5.1/4 of 5.2/4) leggen.
5.1.2
Uitwijkbare centrale aandrijfkast
Ter voorkoming van beschadiging (bij de eerste montage) (bijv. door niet correct aangepaste
lengte van de koppelingsas) is de strooier uitgerust met een uitwijkbare centrale aandrijfkast
(Fig. 5.6/1).
5.2
Hydraulische gescheiden bediening van de schuiven
I
Ter voorkoming van beschadigingen aan de strooier mag de druk in het
hydraulische systeem van de trekker niet hoger zijn dan 230 bar.

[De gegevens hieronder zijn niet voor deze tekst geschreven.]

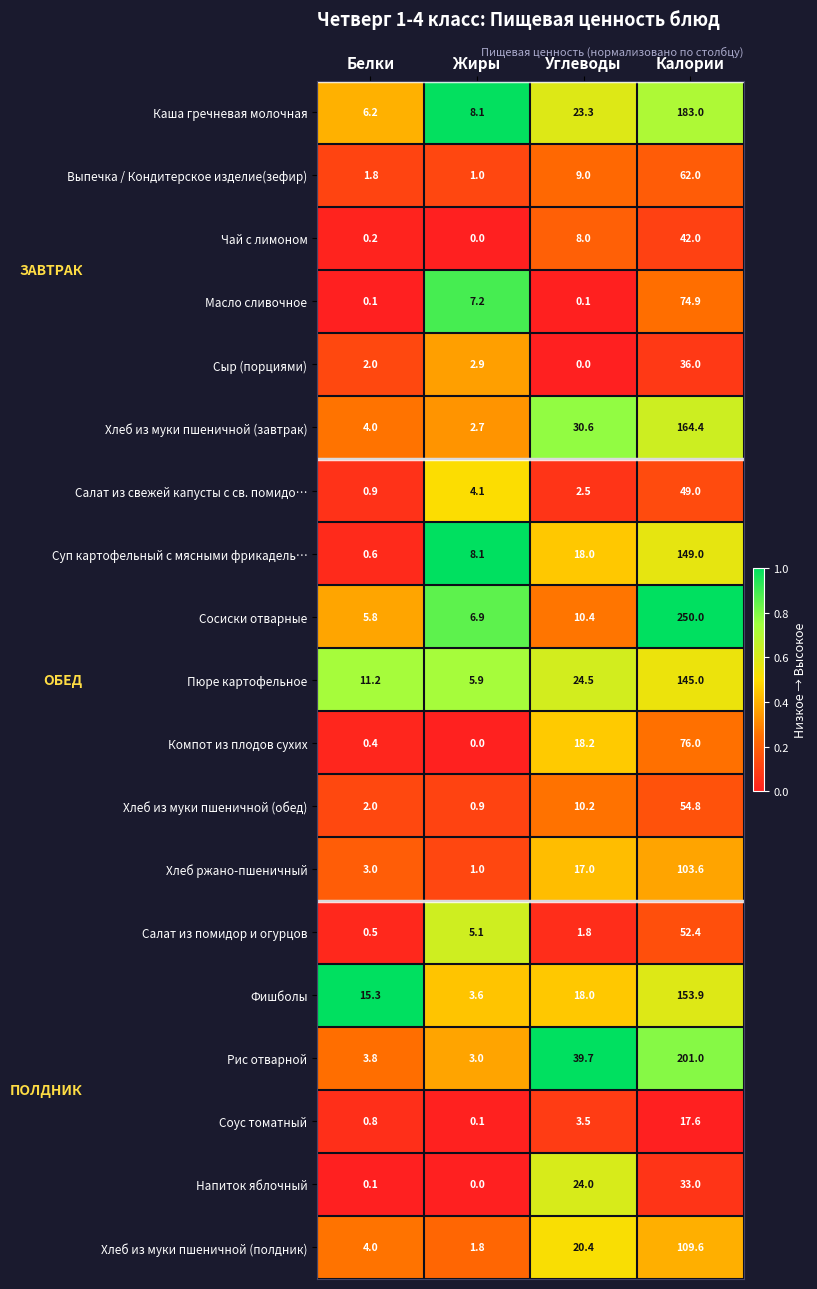

Which series has the largest total across all categories?

Сосиски отварные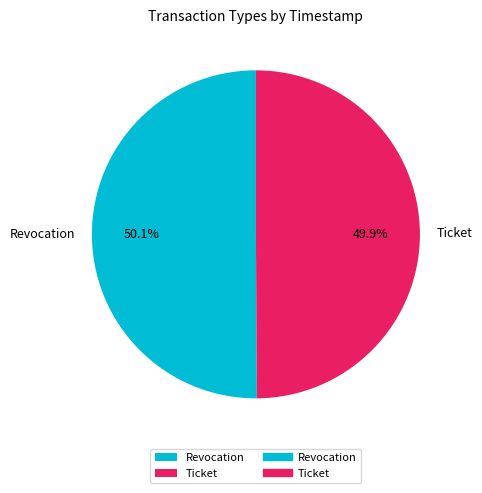

Is there any slice that represents more than half of the pie?

Yes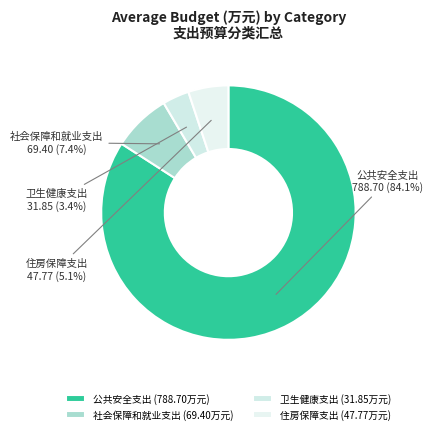

Which has a higher value, 住房保障支出 or 卫生健康支出?

住房保障支出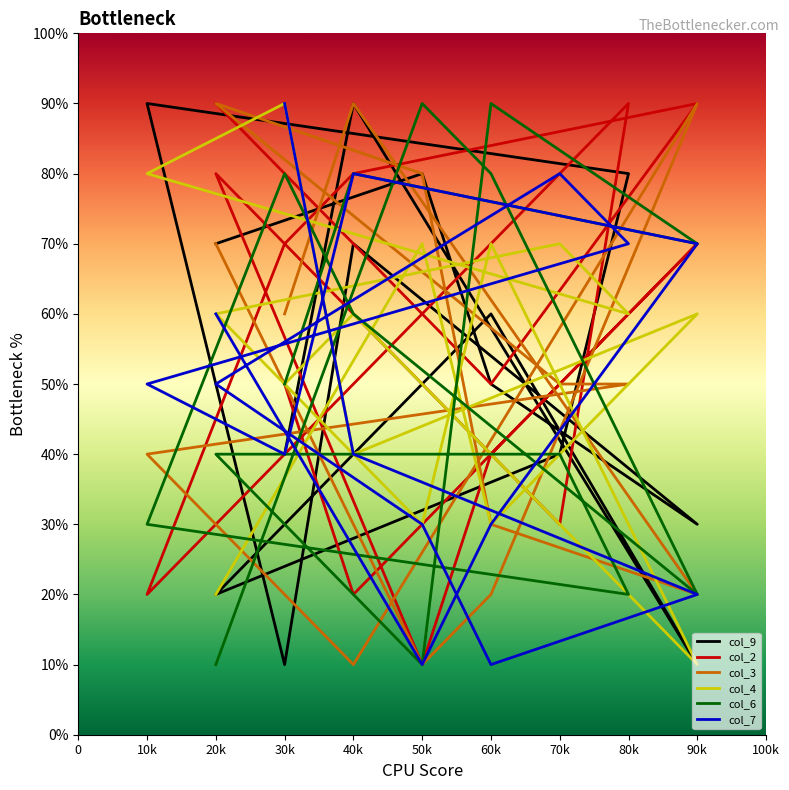

Which series has the largest range (max minus min)?

col_9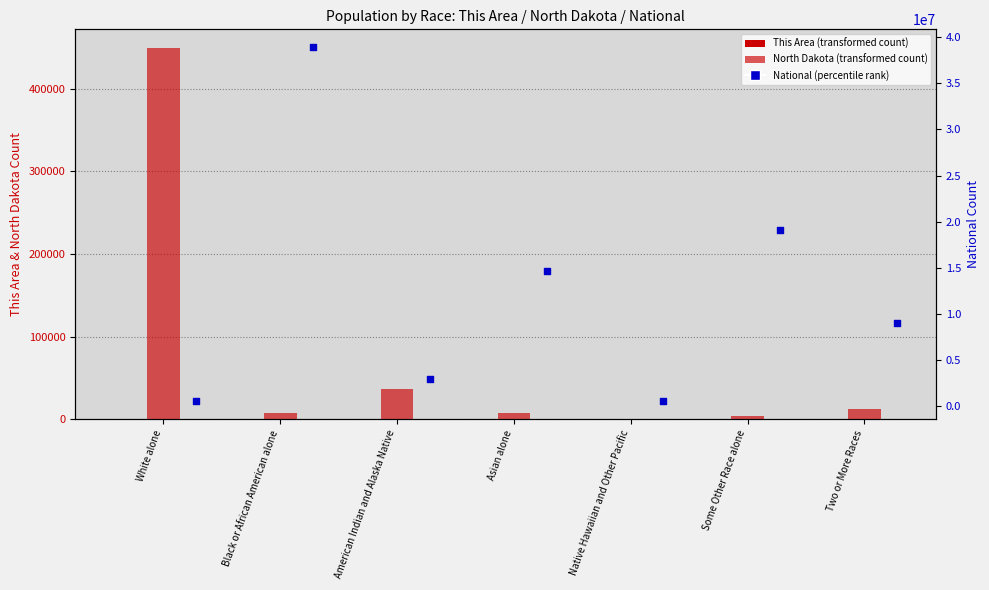

What are all the series names shown in the legend?

This Area, North Dakota, National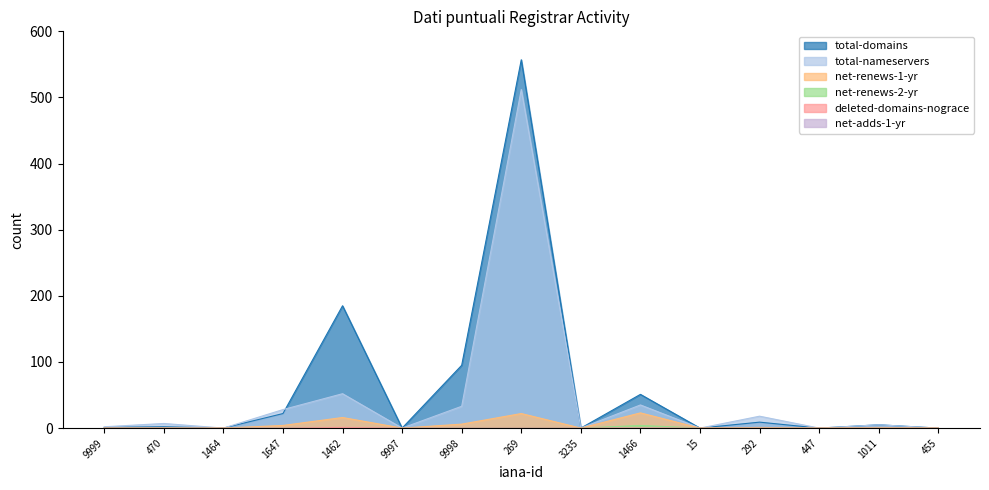

Where do total-nameservers and total-domains first cross each other?

1647 and 1462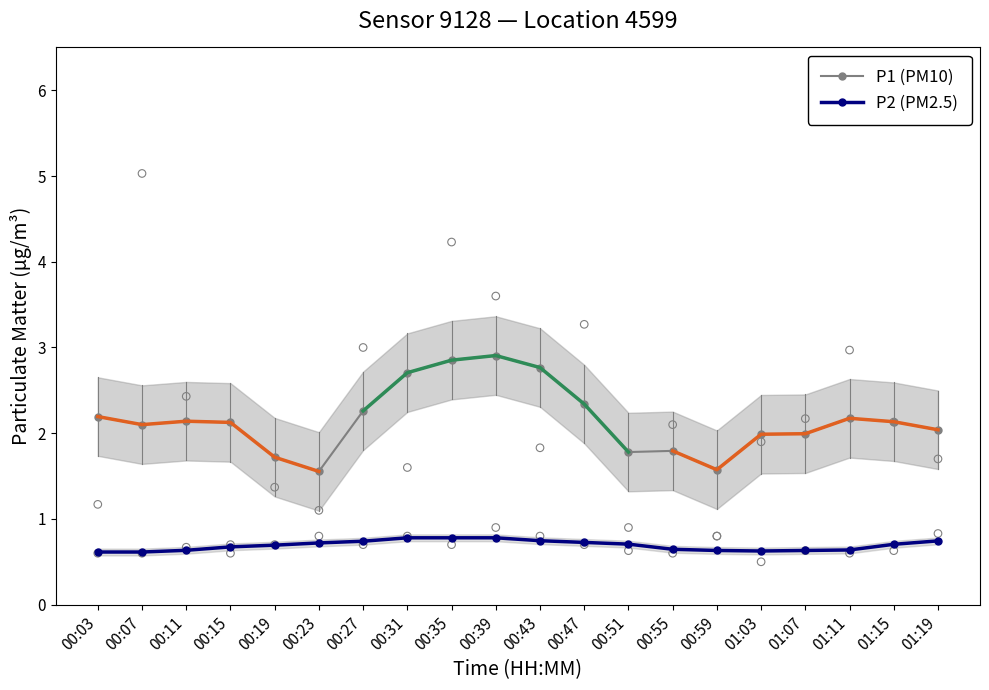

Which series has the largest total across all categories?

P1 (PM10)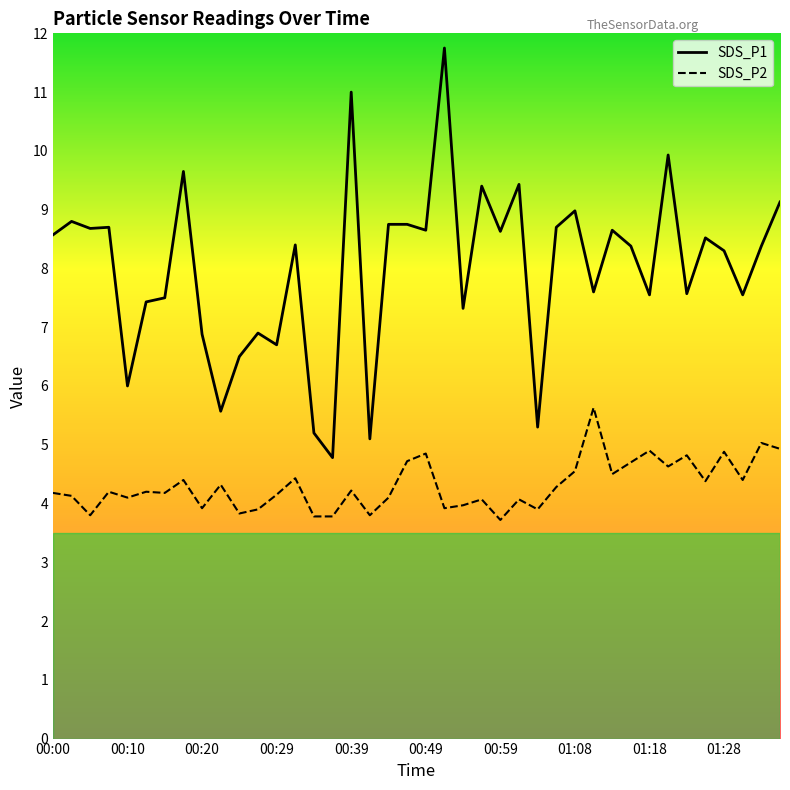

Which label corresponds to the largest value in the chart?

00:51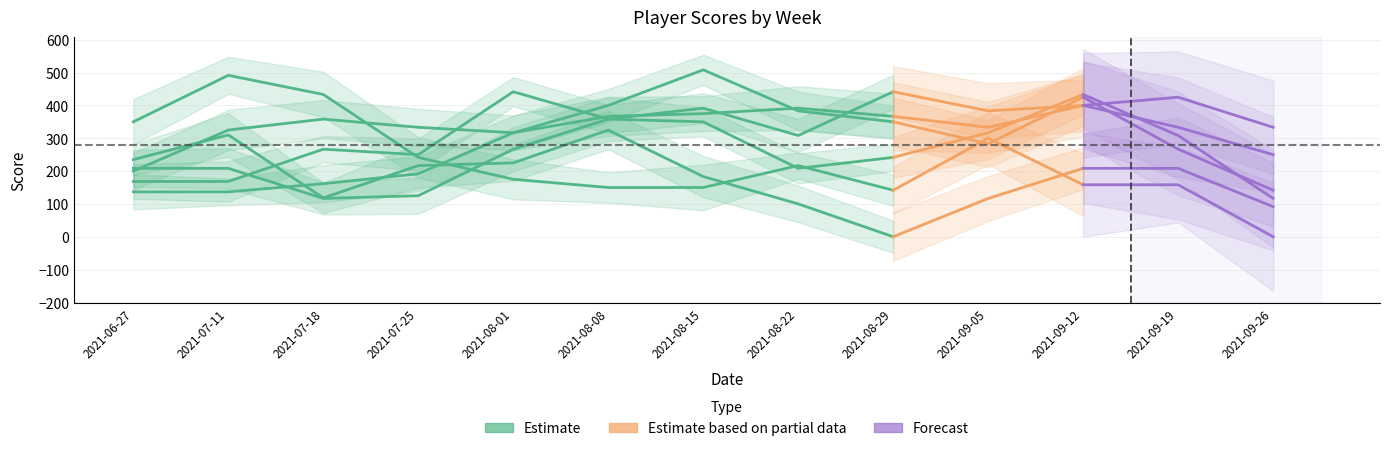

True or false: Johnson, Barry has a value of 281 at 2021-06-27.

False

De hydrauliekslangen worden op twee enkelwerkende stuurventielen van de trekker
aangesloten. Voor het sluiten van de doseerschuiven het stuurventiel op „heffen" en voor
openen op „zakken" zetten. Bij trekkers met slecht een enkelwerkend stuurventiel is
aansluiting van de slangen op een tweewegeenheid (extra uitvoering) mogelijk.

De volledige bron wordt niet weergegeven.